Detailed Explanation

This script functions in a findonly or remove mode. So the first variable we create on line 4 is a flag that decides if we are only looking for p-code files or if we are finding and removing such files. Next we create a rootdir varaible that is either the current working directory or a directory supplied by a command line argument. We create two variables on line 10, found and removed, which track how many files we have found and removed.

We get into the meat of the program on line 13 when we enter into a loop that iterates over os.walk. The os.walk function takes a directory path to start at and then goes through every single subdirectory in that file tree. It’s the standard way to walk a file tree in python. The function returns a tuple that includes the directory the os.walk function is currently examining, the number of subdirectories, and the number of files.

We create a nested loop on line 16 so that we can look at each file in the directory individually. On line 19, we check if the file ends with the .pyc extension. If it does, we use os.path.join to assemble a full file path in a platform agnostic fashion and then print out the full file path to the console.

If we are deleting files, we use os.remove on line 29 to attempt to delete a file. It’s critical that we wrap this in a try block because we may not hvae permission to delete the file. If deleting the file is successful, we increment the removed count. If it fails, the program execution will jump to line 35 and we report the error. The loop ends on line 39 and then repeats.

When the program is finished, we report how many files we found and removed.

Recursion Example — Walking a file tree

Many developers use Python as a platform independent scripting language to perform file system operations. Sometimes it’s necessary to walk through a file system. Here is one way to navigate a file system recusively. (Of course, Python has libaries that do this!)

import os

def walk_fs(start_dir):
    # Get a list of everything in start_dir
    contents = os.listdir(start_dir)

    # This stores the output
    output = []

    # Loop through every item in contents
    for f in contents:
        # Use os.path.join to reassmble the path
        f_path = os.path.join(start_dir, f)

    # check if f_path is directory (or folder)
    if os.path.isdir(f_path):
        # Make recusive call to walk_fs
        output = output + walk_fs(f_path)
    else:
        # Add the file to output
        output.append(f_path)

    # Return a list of files in the directory
    return output

if __name__ == '__main__':
    try:
        result = walk_fs(input('Enter starting folder => '))
        for r in result:
            print(r)
    except FileNotFoundError:
    print('Not a valid folder! Try again!')

The key to this is to begin by using os.listdir, which returns a list of every item in a directory. Then we can loop through each item in contents.
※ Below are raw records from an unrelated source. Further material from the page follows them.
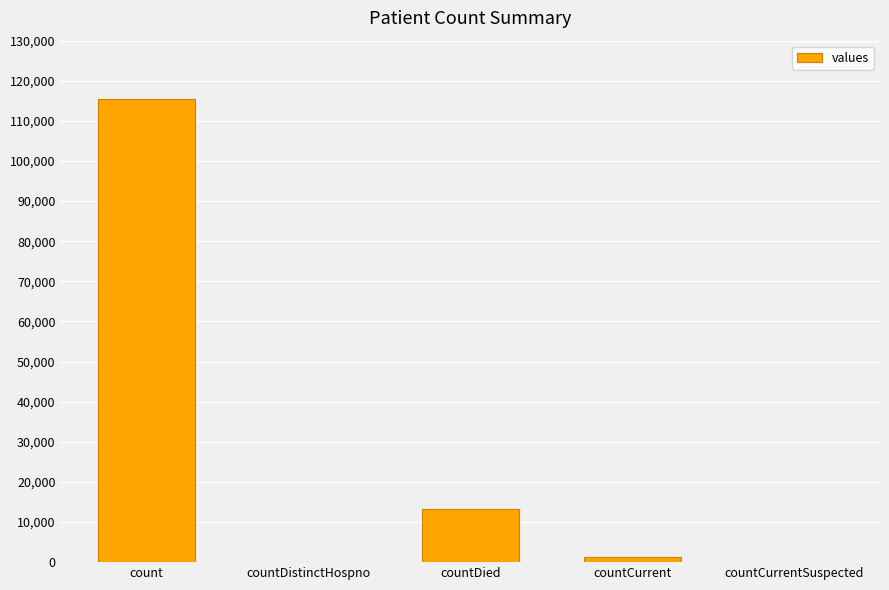

Between countDied and countCurrentSuspected, which is larger?

countDied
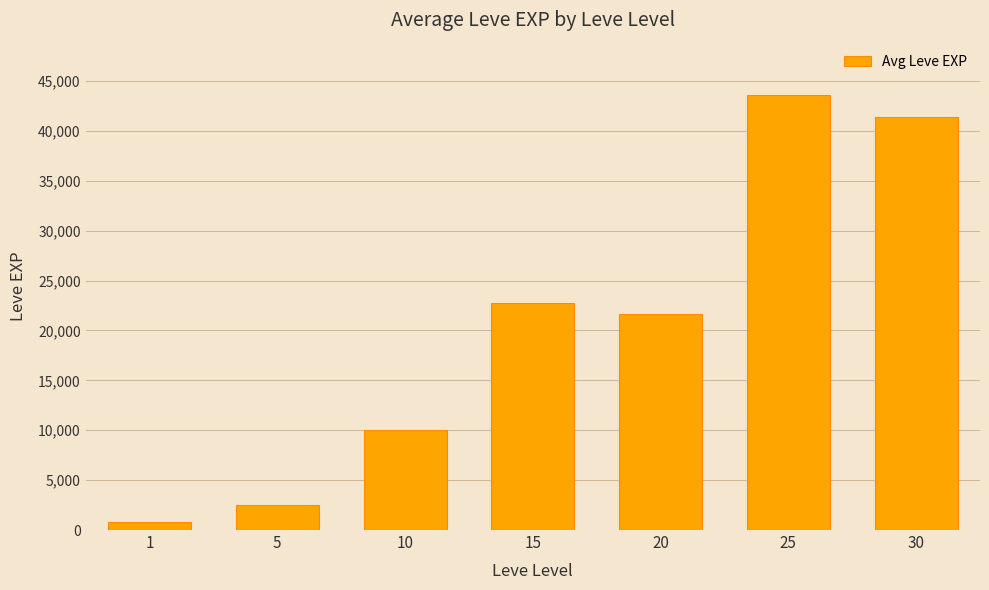

What is the maximum value shown in the chart?

43600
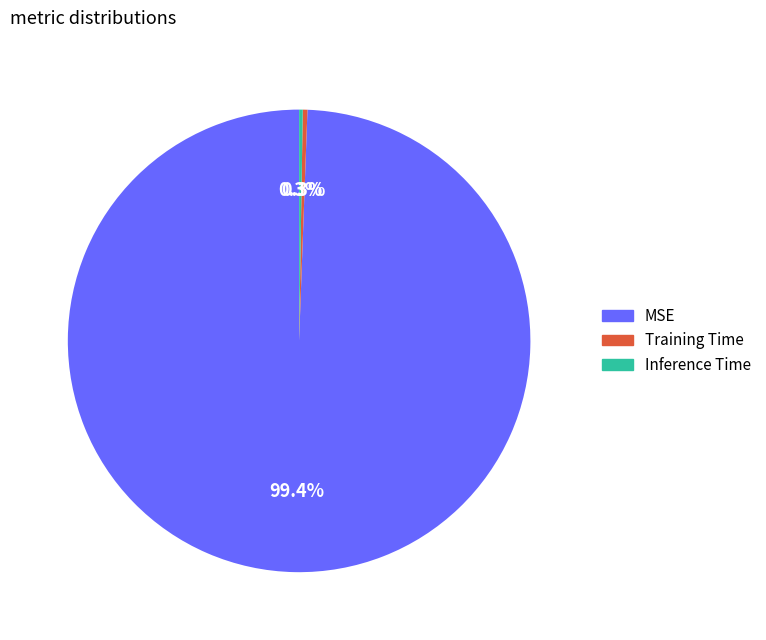

To the nearest percent, what is the difference between the largest and smallest slice percentages?

99%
As we loop through contents, we need to reassemble the full path because f is only the name of the file or directory. We use os.path.join because it will insert either / (unix-like systems) or \ (windows) between each part of the path.

The next statement checks if f_path is a file or directory. The os.path.isdir function is True if the item is a directory, false otherwise. If f_path is a folder, we can make a recursive call to walk_fs starting with f_path. It will return a list of files that we can concat to output.

If f_path is a file, we just add it to output. When we have finished iterating through contents, we can return output. The output file will hold all of the files in start_dir and it’s subdirectorys.